Artikel
1
1
Voor de berekening van het aantal arbeidsuren, bedoeld in artikel 16, tweede lid, van de Werkloosheidswet, worden met arbeidsuren gelijkgesteld:
-
a.
uren, waarvoor de werknemer zonder te werken loon heeft ontvangen;
-
b.
uren, waarin de werknemer niet heeft gewerkt als gevolg van vakantie-, snipper-, of compensatieverlofdagen, voor zover hij voor die dagen geen loon maar een schadeloosstelling wegens loonderving heeft ontvangen of een aanspraak hierop heeft verkregen;
-
c.
uren, waarin de werknemer niet heeft gewerkt als gevolg van feestdagen, voor zover hij voor die dagen geen loon, maar een schadeloosstelling wegens loonderving heeft ontvangen;
-
d.
uren, waarin de werknemer niet heeft gewerkt en waarvoor hij schadeloosstelling of schadevergoeding wegens het beëindigen van de dienstbetrekking heeft ontvangen;
-
e.
uren, waarin de werknemer niet heeft gewerkt en waarvoor hij een betaling heeft ontvangen wegens niet-genoten compensatie- of periodiek verlof bij de beëindiging van de dienstbetrekking;
-
f.
uren, waarin de werknemer niet heeft gewerkt als gevolg van een regeling tot toepassing van een kortere dan de normale werktijd;
-
g.
uren, waarin de werknemer niet heeft gewerkt en waarvoor hij een uitkering op grond van een vorstuitkeringsreglement danwel een uitkering op grond van artikel 18 van de Werkloosheidswet heeft ontvangen;
-
h.
uren, waarin de werknemer niet heeft gewerkt en waarover hij recht op uitkering op grond van hoofdstuk IV van de Werkloosheidswet heeft;
-
i.
uren, waarin de werknemer niet heeft gewerkt als gevolg van ziekte of arbeidsongeschiktheid;
-
j.
uren, waarin de werknemer niet heeft gewerkt als gevolg van een verplichte bedrijfssluiting en waarvoor de werknemer geen loon of inkomsten wegens loonderving danwel vakantiebonnen of daarmee overeenkomende aanspraken heeft ontvangen of verkregen;
-
k.
uren, waarin de werknemer niet heeft gewerkt en waarover hij een uitkering heeft ontvangen op grond van hoofdstuk 3, afdeling 2, paragraaf 1, van de Wet arbeid en zorg.
2
Indien de periode van ziekte of arbeidsongeschiktheid dan wel de periode waarover uitkering als bedoeld in het eerste lid, onderdeel k, is ontvangen, gelet op het arbeidspatroon van de werknemer, aansluit op een periode waarin de werknemer in dienstbetrekking werkzaam was is het aantal uren dat op grond van het eerste lid, onderdeel i respectievelijk k, gelijkgesteld wordt, gelijk aan:
-
a.
het aantal arbeidsuren dat de werknemer zou hebben gewerkt indien hij niet ziek of arbeidsongeschikt zou zijn geworden dan wel zich geen situatie zou hebben voorgedaan op grond waarvan hij recht heeft op een uitkering als bedoeld in het eerste lid, onderdeel k, en hij op een vast aantal arbeidsuren werkzaam was;
-
b.
het gemiddeld aantal arbeidsuren dat de werknemer zou hebben gewerkt indien hij niet ziek of arbeidsongeschikt zou zijn geworden dan wel zich geen situatie zou hebben voorgedaan op grond waarvan hij recht heeft op een uitkering als bedoeld in het eerste lid, onderdeel k, en hij niet op een vast aantal arbeidsuren werkzaam was.

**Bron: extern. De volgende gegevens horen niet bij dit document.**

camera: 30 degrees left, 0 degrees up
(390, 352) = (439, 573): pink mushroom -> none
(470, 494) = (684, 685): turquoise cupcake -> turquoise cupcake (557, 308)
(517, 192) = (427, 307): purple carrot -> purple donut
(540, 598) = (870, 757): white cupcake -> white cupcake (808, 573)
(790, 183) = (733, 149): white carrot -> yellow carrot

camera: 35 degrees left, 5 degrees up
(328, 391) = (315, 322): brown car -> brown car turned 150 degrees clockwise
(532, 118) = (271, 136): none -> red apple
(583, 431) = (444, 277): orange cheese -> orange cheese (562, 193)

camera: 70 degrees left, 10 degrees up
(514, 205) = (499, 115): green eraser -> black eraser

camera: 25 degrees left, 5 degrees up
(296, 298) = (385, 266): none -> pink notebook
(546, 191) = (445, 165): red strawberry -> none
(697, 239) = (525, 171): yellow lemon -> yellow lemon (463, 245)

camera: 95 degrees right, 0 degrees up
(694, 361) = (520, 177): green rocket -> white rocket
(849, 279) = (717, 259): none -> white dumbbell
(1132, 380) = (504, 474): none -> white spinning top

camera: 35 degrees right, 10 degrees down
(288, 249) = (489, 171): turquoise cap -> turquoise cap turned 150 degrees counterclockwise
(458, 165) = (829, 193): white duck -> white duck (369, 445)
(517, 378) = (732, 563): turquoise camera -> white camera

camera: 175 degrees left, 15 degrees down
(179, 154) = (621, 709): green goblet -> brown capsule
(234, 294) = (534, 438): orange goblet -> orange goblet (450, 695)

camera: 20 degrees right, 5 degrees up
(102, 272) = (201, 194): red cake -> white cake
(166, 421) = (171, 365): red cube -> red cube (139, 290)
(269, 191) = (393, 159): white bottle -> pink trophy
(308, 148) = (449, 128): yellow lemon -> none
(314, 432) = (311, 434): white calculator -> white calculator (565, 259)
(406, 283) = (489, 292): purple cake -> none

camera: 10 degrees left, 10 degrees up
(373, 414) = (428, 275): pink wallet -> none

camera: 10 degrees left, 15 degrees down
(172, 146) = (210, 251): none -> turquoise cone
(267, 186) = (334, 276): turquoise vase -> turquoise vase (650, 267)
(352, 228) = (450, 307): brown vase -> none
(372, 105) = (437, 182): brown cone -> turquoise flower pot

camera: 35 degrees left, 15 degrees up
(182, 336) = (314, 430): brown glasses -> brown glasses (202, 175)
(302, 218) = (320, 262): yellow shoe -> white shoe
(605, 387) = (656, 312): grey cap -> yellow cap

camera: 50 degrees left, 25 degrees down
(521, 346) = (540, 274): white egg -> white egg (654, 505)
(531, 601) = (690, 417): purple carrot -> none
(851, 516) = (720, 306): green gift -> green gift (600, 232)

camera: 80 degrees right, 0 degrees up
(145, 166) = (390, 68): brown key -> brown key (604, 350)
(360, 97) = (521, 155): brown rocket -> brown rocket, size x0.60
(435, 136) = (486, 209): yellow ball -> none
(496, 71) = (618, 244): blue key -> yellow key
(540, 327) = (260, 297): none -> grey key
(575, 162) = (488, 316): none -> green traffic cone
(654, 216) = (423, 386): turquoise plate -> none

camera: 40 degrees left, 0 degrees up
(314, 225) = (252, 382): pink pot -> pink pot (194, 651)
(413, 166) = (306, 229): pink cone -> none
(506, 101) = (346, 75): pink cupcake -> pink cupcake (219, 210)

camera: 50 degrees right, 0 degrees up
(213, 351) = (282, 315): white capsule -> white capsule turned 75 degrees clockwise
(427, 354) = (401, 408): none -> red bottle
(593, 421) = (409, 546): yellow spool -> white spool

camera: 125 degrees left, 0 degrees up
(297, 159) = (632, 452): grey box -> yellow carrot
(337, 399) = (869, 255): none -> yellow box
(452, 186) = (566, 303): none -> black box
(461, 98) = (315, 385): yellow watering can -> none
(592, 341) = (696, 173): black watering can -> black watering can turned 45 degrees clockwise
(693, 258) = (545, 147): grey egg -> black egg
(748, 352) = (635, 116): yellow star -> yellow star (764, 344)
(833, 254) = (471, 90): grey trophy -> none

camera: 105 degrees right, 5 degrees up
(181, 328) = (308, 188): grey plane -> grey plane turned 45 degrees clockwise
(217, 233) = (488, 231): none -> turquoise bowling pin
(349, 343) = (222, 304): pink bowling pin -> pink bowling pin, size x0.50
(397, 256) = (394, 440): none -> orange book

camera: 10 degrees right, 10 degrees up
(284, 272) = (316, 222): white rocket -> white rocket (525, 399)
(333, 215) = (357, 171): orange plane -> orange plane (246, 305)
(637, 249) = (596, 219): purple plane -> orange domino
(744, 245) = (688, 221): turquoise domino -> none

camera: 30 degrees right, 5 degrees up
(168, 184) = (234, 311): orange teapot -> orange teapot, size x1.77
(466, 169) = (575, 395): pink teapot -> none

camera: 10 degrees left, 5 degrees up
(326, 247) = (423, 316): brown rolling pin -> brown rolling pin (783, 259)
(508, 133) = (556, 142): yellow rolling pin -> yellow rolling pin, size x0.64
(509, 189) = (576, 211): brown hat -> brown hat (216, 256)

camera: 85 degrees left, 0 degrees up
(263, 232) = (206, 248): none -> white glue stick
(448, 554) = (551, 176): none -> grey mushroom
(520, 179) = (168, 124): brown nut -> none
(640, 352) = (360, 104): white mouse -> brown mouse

Het gemiddeld aantal arbeidsuren, bedoeld in onderdeel b, wordt berekend over de periode, bedoeld in artikel 16 van de Werkloosheidswet, met dien verstande dat buiten aanmerking blijven de in die periode gelegen dagen, waarop hij ten gevolge van ziekte of arbeidsongeschiktheid dan wel de situatie op grond waarvan hij recht heeft op een uitkering als bedoeld in het eerste lid, onderdeel k, niet werkzaam was.